The far higher sensitivity of the Japanese cans kowtows to my hi-eff speaker leanings. Perhaps that explains why I consider them in a different league from the Beyers. They simply put you deeper inside the musical action. Here they allowed me to take close note of the Isabella's drier textures. Those performed the kind of damping effect I also hear from huge transformer-coupled power conditioners. Something about the innate tension, wiriness and tickle factor of the musical energy is stepped down. It is tamed and more relaxed.

That last word is in fact a core attribute of the Isabella's voicing or gestalt. We will encounter it again on the last page which deals with its performance as a preamplifier. The Isabella is about relaxation and an organic as opposed to high-strung showy feeling. It's not about deep voluptuousness. Nor is it about extreme micro dynamics. Back to the headphone socket. Coincident with the minor damping -- you could also view it as a direct side effect -- is very concise articulation across the entire
bandwidth. As a loudspeaker, we'd immediately detect a sealed, not vented box. This is particularly true in the bass which lacks all flab or looseness. But unlike the Zu Audio Presence and Definition speaker models which marry sealed alignments with high voltage sensitivities for a rocking feistiness whose articulation goes hand in hand with punchy dynamics, the Isabella headphone output is more toned down like my DeVore Fidelity Nines.

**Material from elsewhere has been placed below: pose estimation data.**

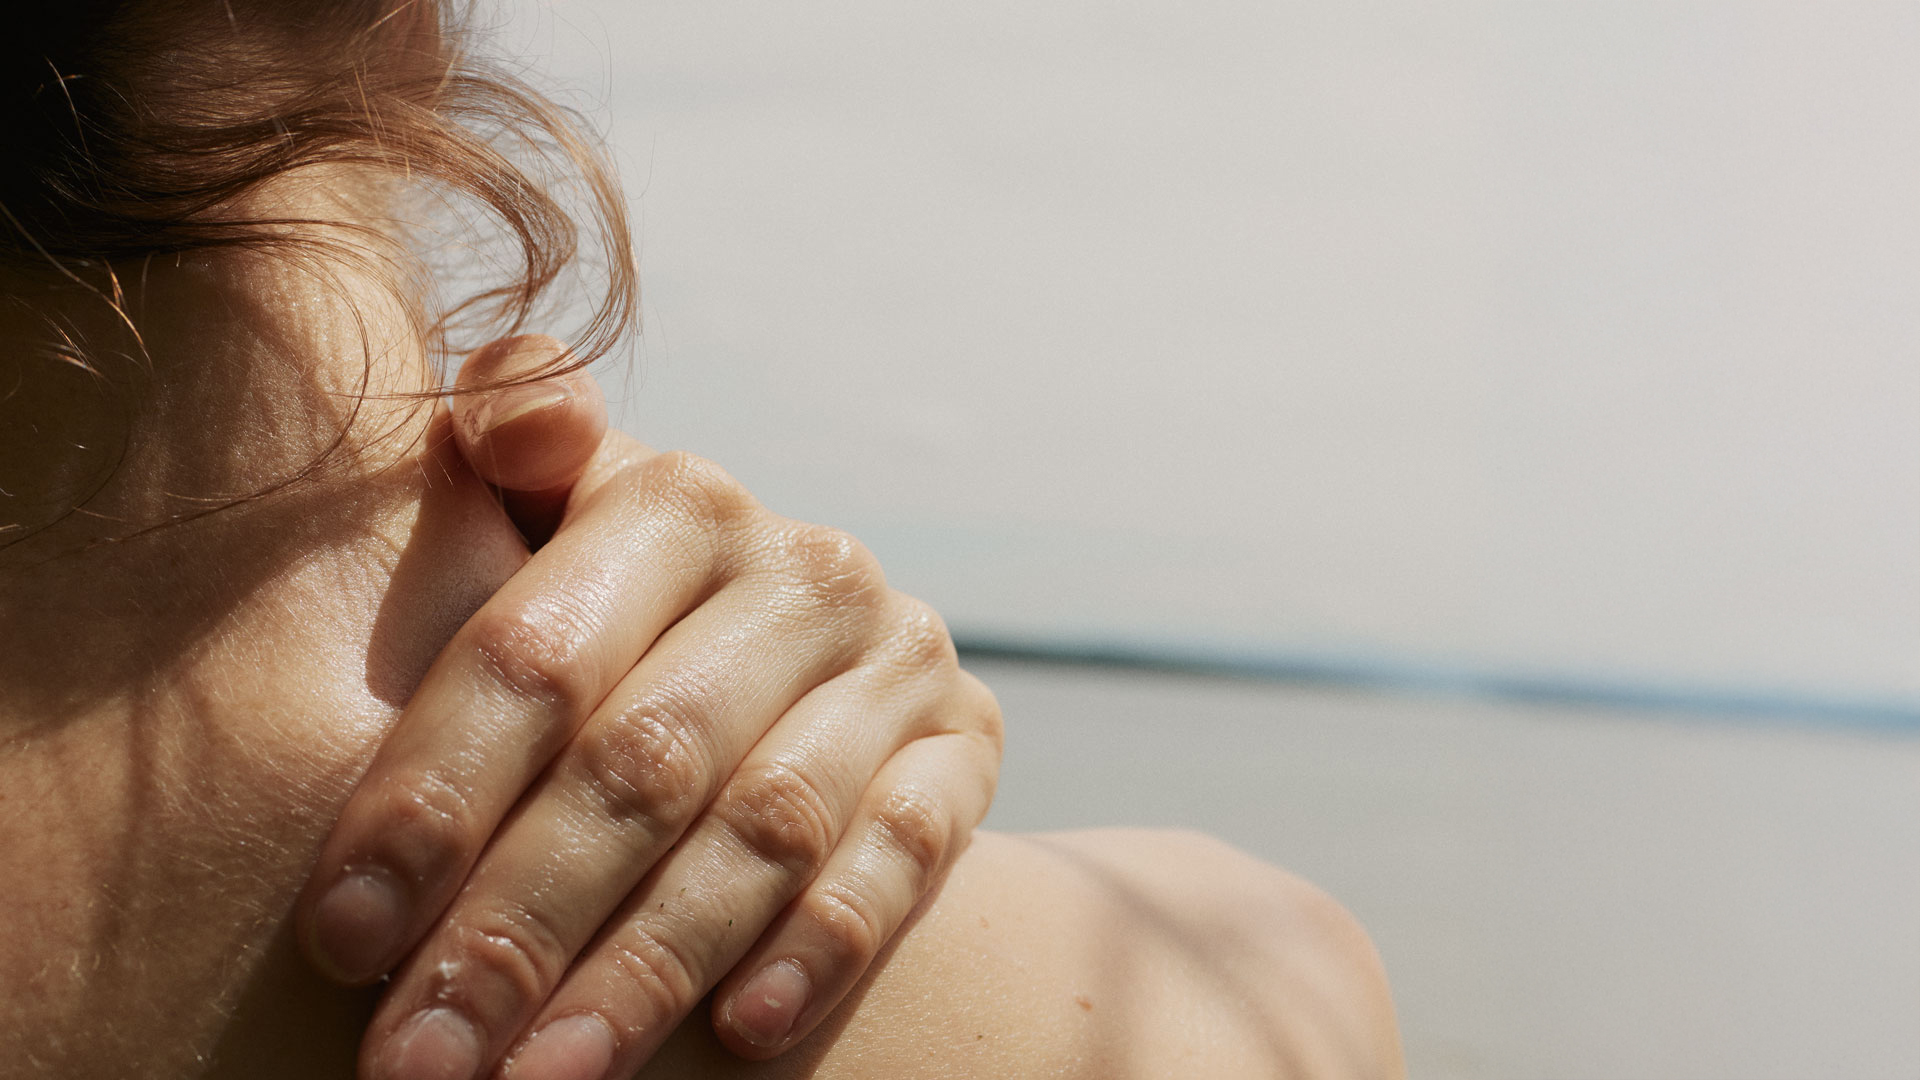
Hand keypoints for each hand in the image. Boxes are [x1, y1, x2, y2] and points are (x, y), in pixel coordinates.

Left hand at [295, 336, 1003, 1079]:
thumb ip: (503, 443)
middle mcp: (800, 568)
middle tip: (419, 1064)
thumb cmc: (611, 602)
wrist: (793, 652)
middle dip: (520, 924)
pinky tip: (737, 1037)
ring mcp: (893, 658)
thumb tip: (514, 404)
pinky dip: (824, 945)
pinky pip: (905, 853)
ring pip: (763, 826)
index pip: (533, 659)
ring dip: (649, 966)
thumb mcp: (548, 515)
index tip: (340, 940)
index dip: (429, 798)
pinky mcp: (968, 744)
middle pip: (642, 761)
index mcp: (675, 499)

Considering the $500 option sticker, I flash on Ray Samuels' even cheaper op-amp designs. They might be the stiffest competition and preferable if you're
just shopping for a portable device to jack your headphones into. The Isabella package then won't have your name on it. If you're a speaker listener however who wants to add quality headphone functionality without upping the box or cable count in the stereo rig, Isabella's 3-in-one offering is very attractive if you don't mind the backside location of the headphone input.


To wrap up headphone comments, resolving power and control are very high and the general presentation is laid-back to remain non-fatiguing over extended sessions. Neither pipe 'n' slippers nor adrenaline brigade, I'd characterize this performance focus as relaxed resolution. Subjective lateral soundstaging beyond ear width is very good, wraparound depth good. Curtain call (when all the audible elements arrive to become equally important) occurs at somewhat higher levels to where this headphone socket wouldn't be my very first choice for low-level listening. If you're a high-power can fan though who loves to crank it, long-term comfort is exceptional precisely because energy distribution is very even and squarely non-forward. If the headphone geeks at HeadRoom are correct about Denon's new AH-D7000s dishing out an extra octave of bass over all others they've encountered (these guys have listened to practically everything on the market), the Isabella's hi-current grunt in the low frequencies could be the perfect weapon for those "Mariana Trench" dives into infrasonic depths?